Selected extract:
Content starts
The bottom line at an antiterrorist driving school is this: If something happens on the road -something unexpected -can the driver get out of it in time? Nine of Scotti's graduates have had "something happen" in the course of their driving, says Scotti, and did manage to get out of it.

If nothing else was drilled into us during the four days, it was this: "Be alert." Know what is around you on the road.

The four objectives of the class are:

*Learn to recognize when you're in trouble on the road. Are you being followed? If so, how can you elude the pursuer?

"Instantaneous recognition is the goal," asserts Scotti.

At 40 miles an hour, an auutomobile travels about 60 feet a second. Therefore , learn to think in "feet per second," not "miles per hour," the instructors stress again and again.

Average reaction time is from .75 seconds to 1 second. At 50 miles an hour, a car travels 75 feet before the driver can even react to a problem up ahead. If the trouble is 150 or 200 feet away, he probably could not stop in time.

You learn how to perform evasive maneuvers in a car -quickly. For example, do you know how to brake a car and turn the steering wheel at the same time in an emergency? When you brake hard, the wheels are apt to lock up; and when the wheels lock up, the vehicle cannot be steered. It will continue to go straight ahead or maybe a little to the right or left, even if the front wheels are turned all the way to the left or right.

So, to brake hard and still turn, you must stamp on the brake hard for an instant, release it, then jab the brakes repeatedly while turning the wheel. As the brakes are released, even for an instant, the car will turn.

Another thing to remember: "Even 30 miles per hour can be extremely fast under certain conditions," reminds Fred Stafford.

At 30 mph it takes about 85 feet to stop on dry pavement, 110 feet on a wet road, 170 feet on snow, and 275 feet on ice, assuming the tires are in good shape. At 40 mph, the distance increases to 125, 170, and 275 for the first three conditions; the distance on ice is indeterminate. At 50 mph, they are 185, 250, and 410.

"If I've learned anything over the years," asserts Scotti, "it's to allow more distance between my car and the car in front of me." Also:

*Recognize a hazardous situation and know what to do about it.

*Develop enough driving ability to be able to select the right diversionary maneuver automatically. Fractions of a second count at any speed.

"If you're going 50 miles an hour and do something wrong, you won't soon forget it," Scotti declares.

*Develop a wide knowledge of transportation security.

Basic to any maneuver on the highway is an understanding of vehicle dynamics. If you turn the steering wheel to the left, the weight of the car shifts to the right front wheel; and vice versa. Step on the accelerator and the weight shifts to the rear. Apply the brakes and the weight shifts to the front. Can the tires take the increased weight? Few motorists ever give it a thought.

Tires at the Scotti school usually last no more than 15 or 20 days before they are flat-spotted and have to be replaced -150 or more tires a year. The rubber is simply scrubbed off the tires by the rough road surface and devastating use.

A tire gauge, in fact, is one of the most important tools in the glovebox. Use it often, the instructors advise. "Drivers too often overload the tires on their cars," says Scotti.

Suppose you do run into an ambush on a lonely back road? Can you make a "J-turn" by backing up fast, spinning the car 180-degrees, and get out of there in a wink? Or a "bootleg turn," in which you reverse direction in the flash of an eyelid? These are the kinds of maneuvers you see on TV car chases -whipping a car around on a dime, so to speak. Actually, they're notm hard to perform. You just have to know how, and be willing to swing the steering wheel hard the first time, assures Stafford.
Content ends
Data extracts:
Content starts
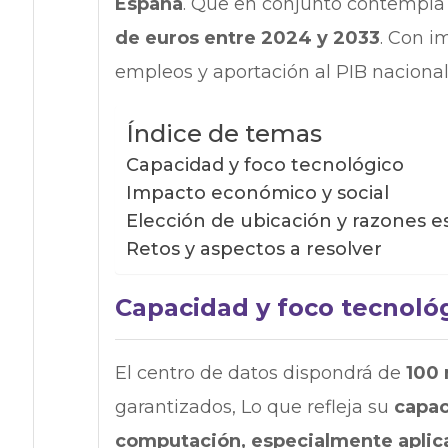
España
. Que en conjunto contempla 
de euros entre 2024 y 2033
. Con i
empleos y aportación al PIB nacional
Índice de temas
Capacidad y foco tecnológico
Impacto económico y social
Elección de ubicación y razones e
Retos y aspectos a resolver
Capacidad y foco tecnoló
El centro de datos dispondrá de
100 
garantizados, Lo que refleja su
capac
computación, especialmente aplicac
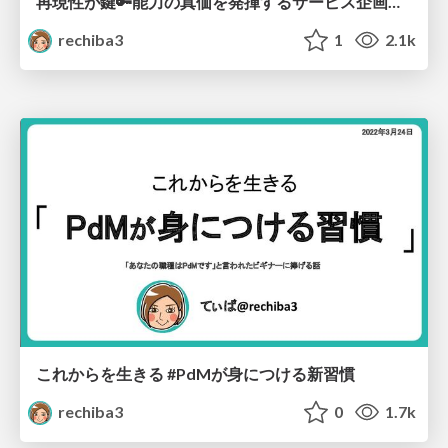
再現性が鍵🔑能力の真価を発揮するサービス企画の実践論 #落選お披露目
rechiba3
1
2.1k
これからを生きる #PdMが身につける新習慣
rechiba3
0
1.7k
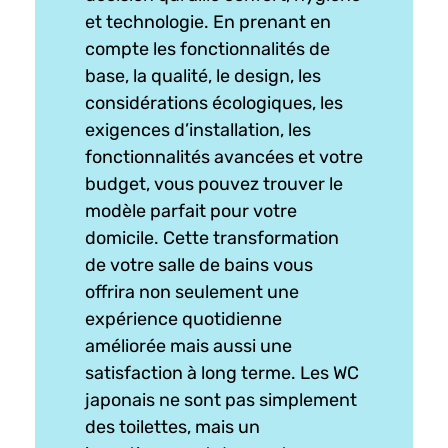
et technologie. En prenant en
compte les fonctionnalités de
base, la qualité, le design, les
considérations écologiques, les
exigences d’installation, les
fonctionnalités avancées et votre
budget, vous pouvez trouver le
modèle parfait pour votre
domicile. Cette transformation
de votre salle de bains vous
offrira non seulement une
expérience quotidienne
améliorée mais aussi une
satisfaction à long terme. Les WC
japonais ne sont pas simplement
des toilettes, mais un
Content ends
Content starts
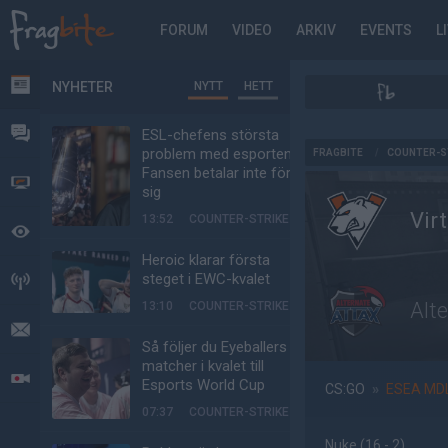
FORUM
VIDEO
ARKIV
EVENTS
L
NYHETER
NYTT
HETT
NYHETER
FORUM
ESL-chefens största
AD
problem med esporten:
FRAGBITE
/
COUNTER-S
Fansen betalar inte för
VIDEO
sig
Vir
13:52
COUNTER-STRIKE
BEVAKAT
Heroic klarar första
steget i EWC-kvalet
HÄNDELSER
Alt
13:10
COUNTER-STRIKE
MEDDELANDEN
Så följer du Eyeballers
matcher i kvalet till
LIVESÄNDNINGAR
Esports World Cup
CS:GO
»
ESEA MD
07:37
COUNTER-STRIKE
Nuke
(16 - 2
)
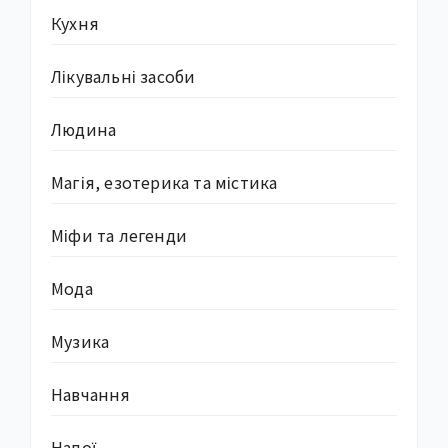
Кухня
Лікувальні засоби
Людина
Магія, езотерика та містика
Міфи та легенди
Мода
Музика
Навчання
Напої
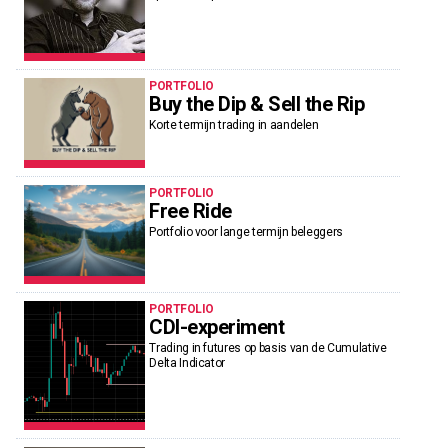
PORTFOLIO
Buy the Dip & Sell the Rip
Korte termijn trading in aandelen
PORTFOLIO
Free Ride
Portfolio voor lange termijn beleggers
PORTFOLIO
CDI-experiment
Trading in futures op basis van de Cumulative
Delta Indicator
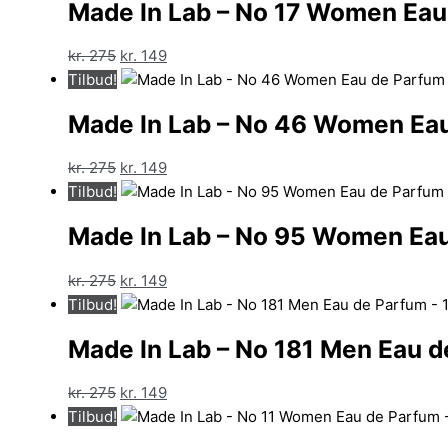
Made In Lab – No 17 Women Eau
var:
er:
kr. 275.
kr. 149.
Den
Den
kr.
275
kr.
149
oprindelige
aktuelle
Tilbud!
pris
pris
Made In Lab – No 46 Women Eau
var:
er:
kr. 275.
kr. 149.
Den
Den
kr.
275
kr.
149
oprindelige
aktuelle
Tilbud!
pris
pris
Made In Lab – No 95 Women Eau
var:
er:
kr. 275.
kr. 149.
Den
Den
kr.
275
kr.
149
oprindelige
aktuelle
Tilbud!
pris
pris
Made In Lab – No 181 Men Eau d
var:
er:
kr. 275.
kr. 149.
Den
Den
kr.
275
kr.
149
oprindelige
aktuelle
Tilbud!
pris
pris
Content ends
Tasks for this exercise:
a) In the driving school text, what is the average reaction time?
b) List every objective of the class that the driving school text marks with an asterisk.
c) Print the driving school text from "So, to brake" up to and including "do about it.".

Results of the exercise:
a) From .75 seconds to 1 second.

b)
- Learn to recognize when you're in trouble on the road.
- Recognize a hazardous situation and know what to do about it.
- Develop enough driving ability to be able to select the right diversionary maneuver automatically.
- Develop a wide knowledge of transportation security.

c)
So, to brake hard and still turn, you must stamp on the brake hard for an instant, release it, then jab the brakes repeatedly while turning the wheel. As the brakes are released, even for an instant, the car will turn.

Another thing to remember: "Even 30 miles per hour can be extremely fast under certain conditions," reminds Fred Stafford.

At 30 mph it takes about 85 feet to stop on dry pavement, 110 feet on a wet road, 170 feet on snow, and 275 feet on ice, assuming the tires are in good shape. At 40 mph, the distance increases to 125, 170, and 275 for the first three conditions; the distance on ice is indeterminate. At 50 mph, they are 185, 250, and 410.

"If I've learned anything over the years," asserts Scotti, "it's to allow more distance between my car and the car in front of me." Also:

*Recognize a hazardous situation and know what to do about it.